Lee at rootsinalpharetta.com March 27, 2012 at 12:51 AM
Julie, Alpharetta's fiber infrastructure is no longer a competitive advantage like it once was. The schools are still very much in our favor though.
No Name March 27, 2012 at 01:20 AM
The schools are in our favor.... for now. Interesting that Katie Reeves from Fulton County Board of Education spoke out against this project.

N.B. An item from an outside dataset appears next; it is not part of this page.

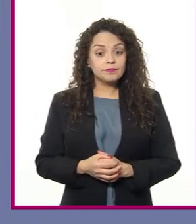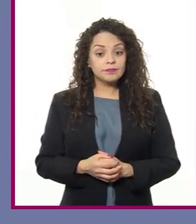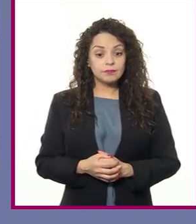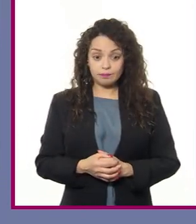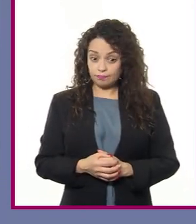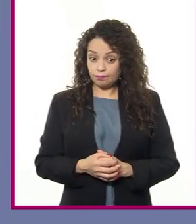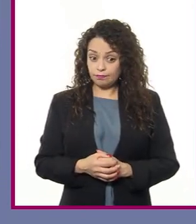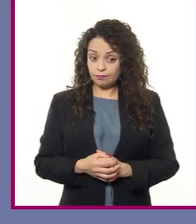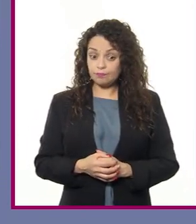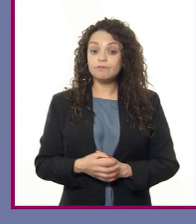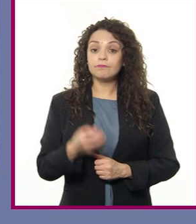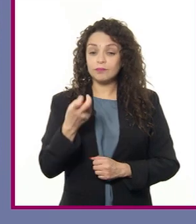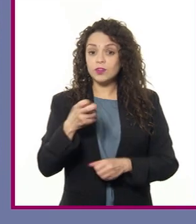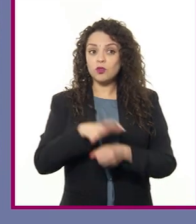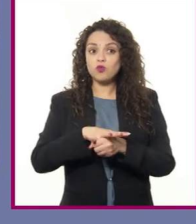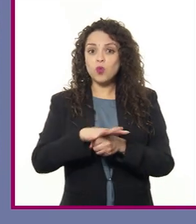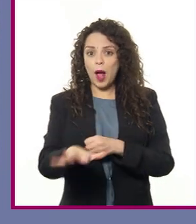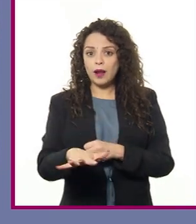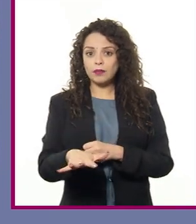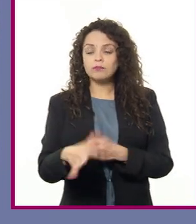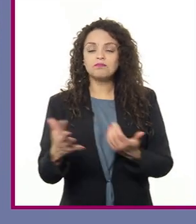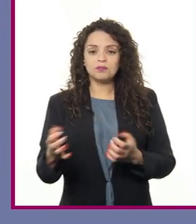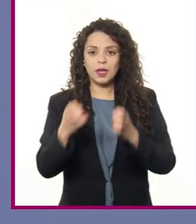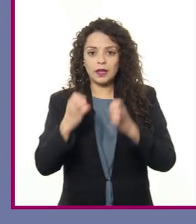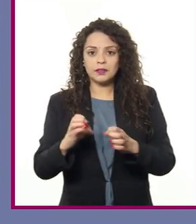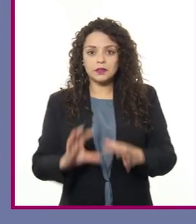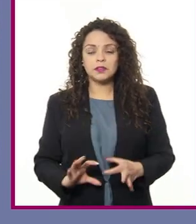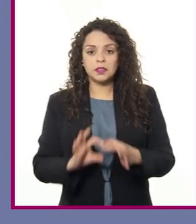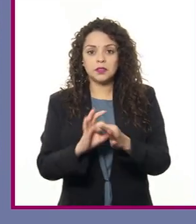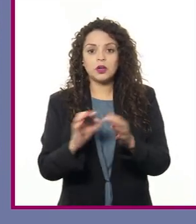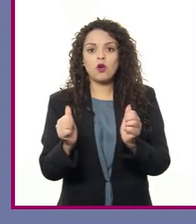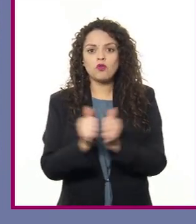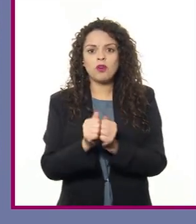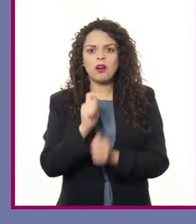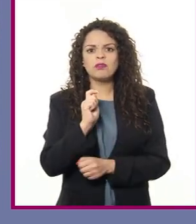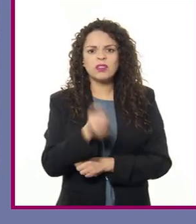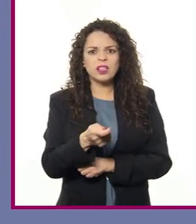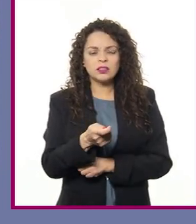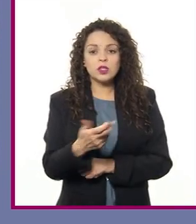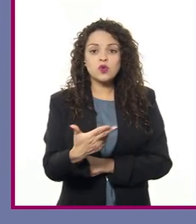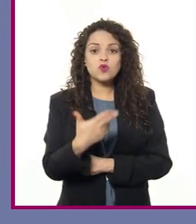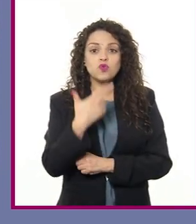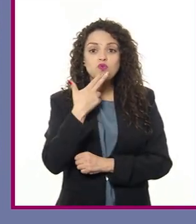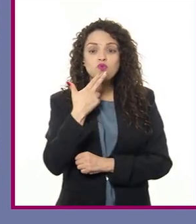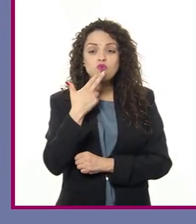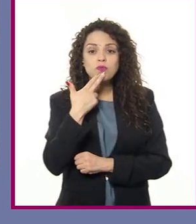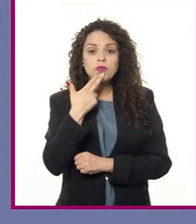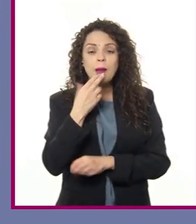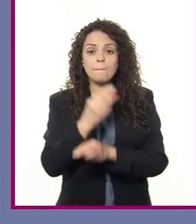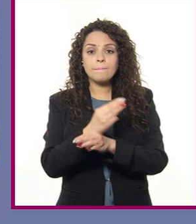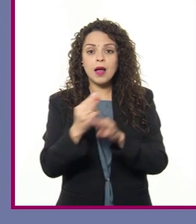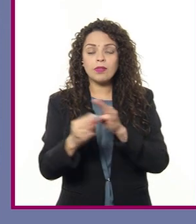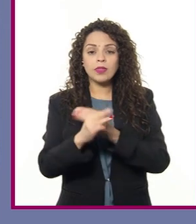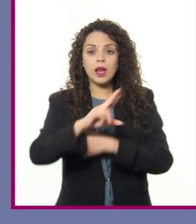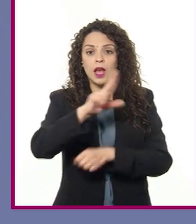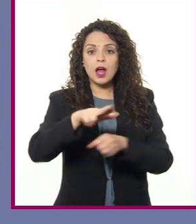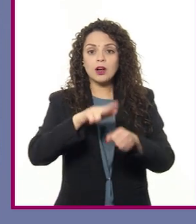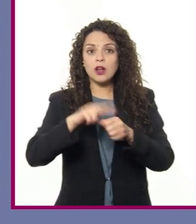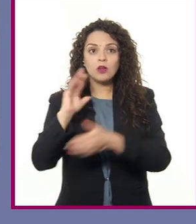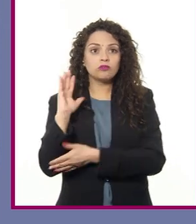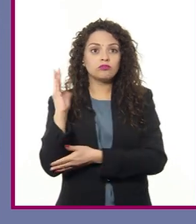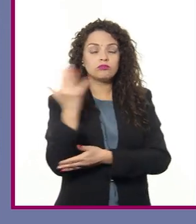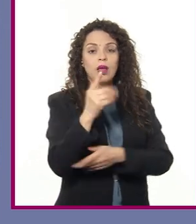económicas primarias son aquellas que están relacionadas con el uso de los recursos naturales de los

Linda Persing April 09, 2012 at 02:34 PM
Read the front page of today's AJC. The City of Alpharetta is paying the Chamber so Progress Partners can lobby the City Council in favor of North American Properties. Are you kidding me? This is a much bigger scandal than the overblown Verizon Amphitheater ticket debacle. How many of the posts on these blogs about Avalon are coming from members of the Chamber, Progress Partners and employees of North American Properties? If the City Council rubber stamps the apartments at the April 23rd meeting, heads should roll. Mayor Belle Isle--this is a much bigger deal than reimbursing the city for some venue tickets.